Geralmente, o isolamento precoce começa sem que seja por nenhuma culpa da criança e é exacerbado pela incompreensão, pela crueldade da ignorância ou pela perversidade proposital dos outros. Nesse caso, o self básico da psique é ferido desde cedo. Quando isso acontece, a menina começa a acreditar que as imagens negativas dela mesma, refletidas pela família e pela cultura em que vive, são não só totalmente verdadeiras mas também totalmente isentas de preconceito, de influência da opinião e de preferências pessoais. A menina começa a acreditar que ela é fraca, feia, inaceitável, e que isso continuará a ser verdade não importa o esforço que ela faça para reverter a situação.
A menina é rejeitada pelo mesmos motivos que vemos na história do patinho feio.

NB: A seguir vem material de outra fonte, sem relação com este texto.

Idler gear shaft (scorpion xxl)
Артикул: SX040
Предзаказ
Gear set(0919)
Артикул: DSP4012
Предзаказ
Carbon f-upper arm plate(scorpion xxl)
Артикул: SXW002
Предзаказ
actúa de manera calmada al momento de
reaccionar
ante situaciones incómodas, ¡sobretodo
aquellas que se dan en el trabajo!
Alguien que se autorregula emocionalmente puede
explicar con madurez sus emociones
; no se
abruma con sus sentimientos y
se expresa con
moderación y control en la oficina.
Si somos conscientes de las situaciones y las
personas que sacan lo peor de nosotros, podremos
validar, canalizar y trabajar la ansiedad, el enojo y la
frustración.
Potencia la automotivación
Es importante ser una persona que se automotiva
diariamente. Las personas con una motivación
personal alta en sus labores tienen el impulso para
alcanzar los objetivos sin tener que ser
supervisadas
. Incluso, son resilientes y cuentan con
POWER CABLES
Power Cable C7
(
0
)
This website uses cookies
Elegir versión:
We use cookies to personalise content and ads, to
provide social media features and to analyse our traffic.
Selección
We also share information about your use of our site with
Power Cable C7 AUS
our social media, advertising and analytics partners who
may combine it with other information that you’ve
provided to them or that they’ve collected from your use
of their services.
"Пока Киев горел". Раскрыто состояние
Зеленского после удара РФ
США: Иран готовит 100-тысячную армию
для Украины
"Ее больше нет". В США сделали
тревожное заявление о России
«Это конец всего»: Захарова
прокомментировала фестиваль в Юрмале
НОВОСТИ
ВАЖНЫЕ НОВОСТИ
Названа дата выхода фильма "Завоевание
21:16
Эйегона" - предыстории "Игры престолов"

Em muitas culturas, existe uma expectativa, quando nasce uma filha, de que ela é ou será um certo tipo de pessoa, que aja de um certo modo consagrado pelo tempo, que siga um certo conjunto de valores que, se não forem idênticos aos da família, pelo menos se baseiem nos valores da família, e que seja como for não abale os alicerces.
Essas expectativas têm definições muito estritas quando um dos pais, ou ambos, sofrem do desejo de ter um “anjo de filha”, a criança “perfeita” e obediente.

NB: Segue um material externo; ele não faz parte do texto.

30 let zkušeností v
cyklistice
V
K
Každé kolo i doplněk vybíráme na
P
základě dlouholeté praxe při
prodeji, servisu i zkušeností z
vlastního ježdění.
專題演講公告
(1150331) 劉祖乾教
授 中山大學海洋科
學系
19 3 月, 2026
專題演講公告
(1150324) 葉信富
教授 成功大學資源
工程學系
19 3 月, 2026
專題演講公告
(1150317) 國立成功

Na fantasia dos pais, qualquer dos filhos que tenham será perfeito e refletirá apenas o jeito de ser dos pais. Se a criança for rebelde, ela pode, infelizmente, ser alvo de repetidas tentativas dos pais no sentido de realizar uma cirurgia psíquica, pois eles estarão tentando remodelar a criança e, mais do que isso, alterar o que a alma da criança exige dela mesma. Embora sua alma exija ver, a cultura ao seu redor exige a cegueira. Embora sua alma deseje exprimir sua verdade, ela é forçada ao silêncio.

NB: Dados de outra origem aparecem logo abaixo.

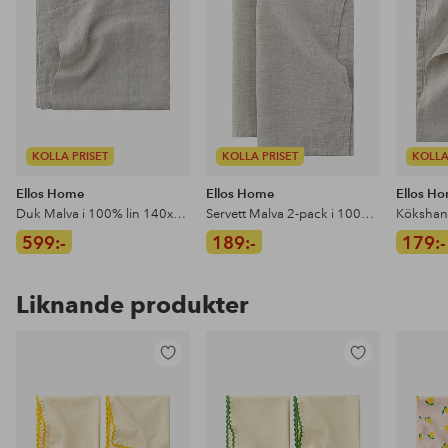
KOLLA PRISET
KOLLA PRISET
KOLLA
Ellos Home
Ellos Home
Ellos H
Duk Malva i 100% lin 140x140 cm
Servett Malva 2-pack i 100% lin
599:-
189:-
179:-
Liknande produkter
Lägg
Lägg
till
till
i
i
favoriter
favoriter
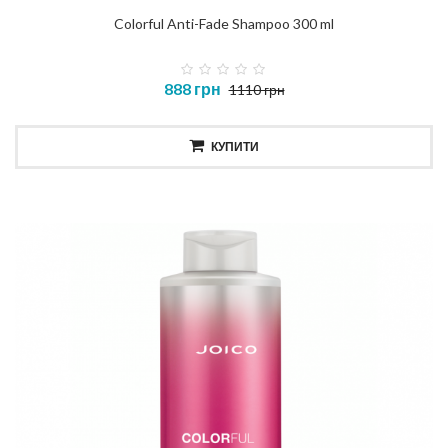
Colorful Anti-Fade Shampoo 300 ml
888 грн
1110 грн
КУПИТИ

Nem a alma da criança, nem sua psique, podem aceitar essa situação. A pressão no sentido de se “adequar”, seja qual for a definição que a autoridade dê ao padrão, pode perseguir a criança até que ela fuja para longe, para um mundo oculto ou para vaguear muito tempo à procura de um lugar para se abrigar e viver em paz.
Quando a cultura define detalhadamente no que consiste o sucesso ou a perfeição desejável sob qualquer aspecto — na aparência, na altura, na força, na forma física, no poder aquisitivo, na economia, na masculinidade, na feminilidade, na atitude de bom filho, no bom comportamento, na crença religiosa — existem ditames correspondentes e tendência à avaliação na psique de todos os seus membros. Portanto, as questões da Mulher Selvagem rejeitada geralmente são duplas: a íntima e pessoal, e a externa e cultural.
Cuidemos aqui das questões íntimas da pessoa rejeitada, pois quando desenvolvemos uma força adequada — não uma força perfeita, mas uma força moderada e prática — para sermos nós mesmas e para descobrir a que grupo pertencemos, podemos então influenciar a comunidade exterior e a consciência cultural com perícia. O que é uma força moderada? Ela é a que temos quando nossa mãe interior não está cem por cento confiante acerca do que fazer em seguida. Uma confiança de setenta e cinco por cento já serve. Setenta e cinco por cento! É uma boa proporção. Lembre-se, dizemos que uma planta está em flor, quer os botões estejam meio abertos, abertos até três quartos, quer estejam totalmente abertos.
Mulheres Que Correm Com Lobos, por Clarissa Pínkola Estés.